Team Davidson Racing took first place in the qualifying race, posting lap times up to 2 seconds faster than three-time Super Unlimited champion Jon Van Caneghem. A veteran of the NASA 25 Hours of Thunderhill, Team Davidson racing will be sitting in the top spot for Saturday’s qualifying races.
Honda Challenge 4
When there are not as many cars in a given class, Rob Krider had to find competition anywhere on the track he could get it.
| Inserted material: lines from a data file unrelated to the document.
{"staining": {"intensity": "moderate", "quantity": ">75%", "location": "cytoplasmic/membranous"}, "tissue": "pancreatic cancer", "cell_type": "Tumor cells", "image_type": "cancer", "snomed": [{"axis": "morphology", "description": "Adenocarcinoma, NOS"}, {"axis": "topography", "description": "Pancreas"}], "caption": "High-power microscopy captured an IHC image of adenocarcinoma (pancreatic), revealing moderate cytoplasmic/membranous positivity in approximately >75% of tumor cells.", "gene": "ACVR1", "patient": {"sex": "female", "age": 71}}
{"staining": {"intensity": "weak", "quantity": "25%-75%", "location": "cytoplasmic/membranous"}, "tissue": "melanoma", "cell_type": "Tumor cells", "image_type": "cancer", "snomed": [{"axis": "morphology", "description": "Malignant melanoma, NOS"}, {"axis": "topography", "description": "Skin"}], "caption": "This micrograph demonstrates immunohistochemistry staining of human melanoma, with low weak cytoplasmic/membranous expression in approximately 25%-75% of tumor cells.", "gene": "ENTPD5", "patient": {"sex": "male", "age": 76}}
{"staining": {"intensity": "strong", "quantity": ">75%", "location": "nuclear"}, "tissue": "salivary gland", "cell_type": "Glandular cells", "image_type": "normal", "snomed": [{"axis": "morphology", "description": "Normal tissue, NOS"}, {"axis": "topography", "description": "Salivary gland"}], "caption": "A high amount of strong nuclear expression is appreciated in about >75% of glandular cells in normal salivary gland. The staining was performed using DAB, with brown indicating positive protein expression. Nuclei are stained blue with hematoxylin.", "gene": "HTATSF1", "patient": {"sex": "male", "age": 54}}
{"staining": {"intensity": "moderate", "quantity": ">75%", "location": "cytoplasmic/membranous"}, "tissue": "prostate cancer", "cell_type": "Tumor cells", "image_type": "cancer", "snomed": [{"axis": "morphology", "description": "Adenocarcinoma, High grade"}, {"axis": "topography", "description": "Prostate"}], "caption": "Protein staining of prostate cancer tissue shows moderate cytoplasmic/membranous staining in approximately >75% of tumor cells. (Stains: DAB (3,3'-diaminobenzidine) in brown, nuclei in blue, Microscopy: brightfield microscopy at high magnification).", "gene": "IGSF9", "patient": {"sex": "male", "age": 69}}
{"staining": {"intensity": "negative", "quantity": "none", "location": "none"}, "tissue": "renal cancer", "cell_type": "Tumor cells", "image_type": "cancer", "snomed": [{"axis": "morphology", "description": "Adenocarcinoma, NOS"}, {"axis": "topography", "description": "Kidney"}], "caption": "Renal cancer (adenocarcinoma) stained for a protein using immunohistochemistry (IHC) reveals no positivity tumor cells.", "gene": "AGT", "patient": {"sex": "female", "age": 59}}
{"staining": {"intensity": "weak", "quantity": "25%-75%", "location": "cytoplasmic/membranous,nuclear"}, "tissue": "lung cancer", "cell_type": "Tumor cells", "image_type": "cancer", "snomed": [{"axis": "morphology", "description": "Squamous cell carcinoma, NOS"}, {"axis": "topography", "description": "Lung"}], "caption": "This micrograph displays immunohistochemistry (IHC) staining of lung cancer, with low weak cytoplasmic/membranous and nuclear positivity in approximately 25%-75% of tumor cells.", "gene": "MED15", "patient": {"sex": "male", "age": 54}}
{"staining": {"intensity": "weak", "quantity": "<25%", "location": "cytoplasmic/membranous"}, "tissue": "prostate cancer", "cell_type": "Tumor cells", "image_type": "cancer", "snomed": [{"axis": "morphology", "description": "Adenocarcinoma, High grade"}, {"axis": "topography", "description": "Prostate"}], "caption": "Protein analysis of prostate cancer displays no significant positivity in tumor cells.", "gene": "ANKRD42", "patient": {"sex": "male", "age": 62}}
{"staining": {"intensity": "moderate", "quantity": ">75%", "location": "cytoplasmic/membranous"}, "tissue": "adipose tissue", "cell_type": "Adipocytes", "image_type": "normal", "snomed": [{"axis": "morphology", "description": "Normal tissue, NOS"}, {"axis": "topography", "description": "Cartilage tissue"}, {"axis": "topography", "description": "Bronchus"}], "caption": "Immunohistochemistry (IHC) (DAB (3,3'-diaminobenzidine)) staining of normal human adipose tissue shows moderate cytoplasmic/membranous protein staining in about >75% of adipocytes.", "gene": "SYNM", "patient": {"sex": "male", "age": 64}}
“I ended up having an out-of-class race with a lot of GTS2 cars, and that made it interesting because I’m faster than a lot of them, but not by a ton,” Krider said. “It was pretty dicey. Those Beemer drivers, they’re aggressive and they drive really well, but we were very gentlemanly together. The plan for tomorrow is we’re going to change the tire size to see if we can change our gear ratio for a little bit more mph and more grip. If we like it we’ll keep it for Sunday, if not we’ll change it back.
It’s a fine balance on how much testing to do especially if there is a mechanical problem. Jim Laughlin found that while getting laps in Thursday during testing.
“I had a problem earlier in the day, a spark plug ripped out of the head, so I didn’t have any practice this morning, Laughlin said. “So it took me a couple of laps to get my bearings and get used to it out there because I didn’t even finish one lap earlier today. The car started feeling good and everyone worked well with the traffic, so it was fun.”
Thunder Roadster offered some of the tightest qualifying times on Thursday. Just 0.639 seconds separated first-place finisher Tom Boyd and second-place finisher Brian Gibson.
“My car was loose all day and both my competitors gave me a heck of a race,” Boyd said. “I can’t believe I pulled it off in the end. We were right there together the whole day. We’re all such close competitors, it’s fun no matter who wins. But I plan on winning tomorrow. I come out here to win every race. Hopefully I win tomorrow and definitely hope I win on Sunday.”
Performance Touring E
Robert Dietz had never raced Thunderhill Raceway Park, but you can add him to the list of fans of the track. It certainly doesn’t hurt to win Friday’s qualifying race.
“We started and there was this great pack. So, we’re all dicing it up having fun and everyone spread out a bit. I just wanted to have some fun and enjoy the race,” Dietz said. “There’s not a lot of us out there, so I’d rather finish with the car in one piece than push it too hard when I’ve got some space on everyone behind me. The car felt good and we made a lot of engine changes between August and now, but I’m running good, feeling good.”